Alguien escribió en una novela no muy
buena: “... con ese cielo increíble que miente sobre la ciudad que se extiende
debajo.” Bogotá es mentira, todo el tiempo.
Nombrada diosa de la roca en las alturas,
es en verdad una vestal del diablo, puta sureña y princesa del norte, siempre a
punto de romper en llanto. Un maquillaje negro de otras divas le brota por los
ojos y no deja de escurrírsele mejillas abajo. Y se pinta color estaño las uñas
de concreto a punta de aguaceros y agua bendita y aguardiente. Se las pinta, se
las come en punta y las clava en los tobillos de cerros incólumes que viven
vomitando neblinas verdes por las fosas nasales y derramándoselas a ella
encima. Y ella les clava las uñas y los dientes para no caerse del miserable escenario,
demasiado alto para ella y para todos nosotros.
Se dice dueña del aire, pero le arden los
ojos. Le duele la luz. Vive con párpados de acero entrecerrados porque está
demasiado cerca de una inmensidad que no la quiere, de un cielo a veces tan
bajo que parece una pared sucia, embadurnada de blancos y grises.

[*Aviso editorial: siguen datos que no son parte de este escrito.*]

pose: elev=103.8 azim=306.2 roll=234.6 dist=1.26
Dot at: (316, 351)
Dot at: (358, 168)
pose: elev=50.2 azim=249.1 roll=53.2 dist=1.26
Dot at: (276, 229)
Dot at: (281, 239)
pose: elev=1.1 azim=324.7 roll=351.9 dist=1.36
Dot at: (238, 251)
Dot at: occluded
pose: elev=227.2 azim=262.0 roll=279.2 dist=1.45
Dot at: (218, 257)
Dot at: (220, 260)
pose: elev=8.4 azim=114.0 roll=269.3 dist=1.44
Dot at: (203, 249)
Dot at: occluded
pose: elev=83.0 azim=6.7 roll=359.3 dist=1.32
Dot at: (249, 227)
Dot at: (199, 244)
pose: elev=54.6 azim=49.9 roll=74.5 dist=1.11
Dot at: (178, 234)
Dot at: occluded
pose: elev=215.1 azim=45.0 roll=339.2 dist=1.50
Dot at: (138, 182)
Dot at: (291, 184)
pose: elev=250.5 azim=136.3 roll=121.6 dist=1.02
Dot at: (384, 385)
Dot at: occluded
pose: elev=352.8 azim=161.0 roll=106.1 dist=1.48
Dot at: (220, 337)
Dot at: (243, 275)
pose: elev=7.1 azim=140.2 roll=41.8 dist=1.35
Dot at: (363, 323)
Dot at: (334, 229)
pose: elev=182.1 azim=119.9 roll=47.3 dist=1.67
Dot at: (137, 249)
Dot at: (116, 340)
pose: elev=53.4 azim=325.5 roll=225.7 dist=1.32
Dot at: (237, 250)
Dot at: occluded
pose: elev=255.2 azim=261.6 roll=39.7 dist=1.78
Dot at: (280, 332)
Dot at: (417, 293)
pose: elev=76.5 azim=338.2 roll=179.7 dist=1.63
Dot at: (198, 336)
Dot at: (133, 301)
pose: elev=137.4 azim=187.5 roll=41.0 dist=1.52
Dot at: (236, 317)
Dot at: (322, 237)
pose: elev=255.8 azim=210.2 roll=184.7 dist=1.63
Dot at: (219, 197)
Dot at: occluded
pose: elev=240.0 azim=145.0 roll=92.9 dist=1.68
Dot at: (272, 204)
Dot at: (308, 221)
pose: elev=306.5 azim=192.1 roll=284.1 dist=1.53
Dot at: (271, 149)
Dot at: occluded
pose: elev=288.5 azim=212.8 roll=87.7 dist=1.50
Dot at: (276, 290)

A ese cielo, otras veces sospechosamente
claro, es al que tratan de mentiroso los malos escritores: pero no se puede
saber si es él quien miente sobre la ciudad que tiene debajo... no está claro
que la haya mirado realmente alguna vez, que la conozca y esté en medida de
reconocerla. Tampoco está claro que la ciudad esté bajo el cielo... porque hay
momentos... hay momentos en que los charcos inmensos, de plomo inmóvil, son
como orificios hacia la verdad: la ciudad real está en verdad debajo de ésta
que se ve, se accede a ella por esos orificios, y está patas arriba, como debe
de ser, con ese cielo ya debajo de ella como una laguna, donde los árboles se
bañan las copas y las casas los tejados.
Bogotá ciudad tarántula que avanza sin
darse cuenta, y resbala y se agarra para no caerse de su tacón puntilla. Bogotá
torpeza. Bogotá humedad. Bogotá Prometeo. Bogotá sin descanso, sin paz, sin
aliento.
Bogotá.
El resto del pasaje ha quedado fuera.